With 5:26 left in the third quarter, the Charlotte Bobcats led the L.A. Lakers by a startling 20 points and who the worst team in the NBA truly was had been cast into doubt.

Was it the Bobcats – clearly the worst for the past two seasons and losers of 32 of their past 36?

Or was it the Lakers – the supposed “Superteam” that had turned into the definition of dysfunction?

“I was irritated,” Kobe Bryant would say later. “Really irritated.”

Kobe then did something about it, and the Lakers won 100-93 before a sellout “home” crowd of 19,624 in Charlotte that was evenly split between Lakers and Bobcats fans.

Kobe scored 14 of his 20 points in the fourth quarter, even though he played only the final 6:51.

For most of the first three quarters, Kobe had tried to do his best Steve Nash imitation.

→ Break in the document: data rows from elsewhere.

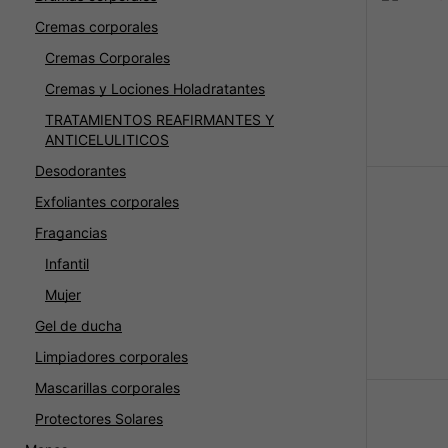
Cremas corporales
Cremas Corporales
Cremas y Lociones Holadratantes
TRATAMIENTOS REAFIRMANTES Y
ANTICELULITICOS
Desodorantes
Exfoliantes corporales
Fragancias
Infantil
Mujer
Gel de ducha
Limpiadores corporales
Mascarillas corporales
Protectores Solares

He was passive and passed the ball constantly. The NBA’s third-leading scorer seemed to be trying not to score in order to prove some sort of strange point.

At halftime, Kobe had taken two shots, missed both and had exactly as many points as you did – zero.

The Bobcats, meanwhile, were continuing their inexplicable hold over the Lakers. The Bobcats hadn’t lost to the Lakers in Charlotte since 2008 and had won the teams’ past three meetings in Time Warner Cable Arena by an average of 15 points.

The Bobcats were dunking off alley-oops. Kemba Walker was making Steve Nash look glacially slow.

I thought watching the Bobcats lose by 27 at Cleveland on Wednesday night was painful. But the Lakers took “painful” to a whole new subterranean level in the first half. They were awful.

Tickets were going for as much as $100 for upper-deck seats for the Lakers’ first appearance in Charlotte since 2011, one broker outside the arena told me. But Lakers fans didn’t get their money’s worth early. The Lakers have had 50 games to get used to each other and still looked like a team with no identity.

Said Lakers coach Mike D’Antoni: “All the B.S. on the outside, we’ve just got to shut it off and play hard…. We just got to be able to put earplugs in, or mufflers on, or a blender on.”

Or, as Kobe said later: “It can’t be about individual touches. It just can’t be about that.”

At the end, it wasn’t. It was about Kobe winning the game for the Lakers, as he has done hundreds of times over the years. Said D’Antoni: “Kobe controlled the game at the end.”

Late in the game, Lakers fans started shouting “MVP! MVP!” The echoes could be heard throughout the arena.

The Bobcats (11-38) got good games from Byron Mullens (20 points, 12 rebounds), Gerald Henderson (20 points, 10 rebounds) and Walker (18 points, eight assists).

But when Kobe decided to be Kobe again – even on a Lakers team that is only 24-27 – it still wasn’t enough. The Lakers gave them a run for it, but the Bobcats remain the NBA’s worst.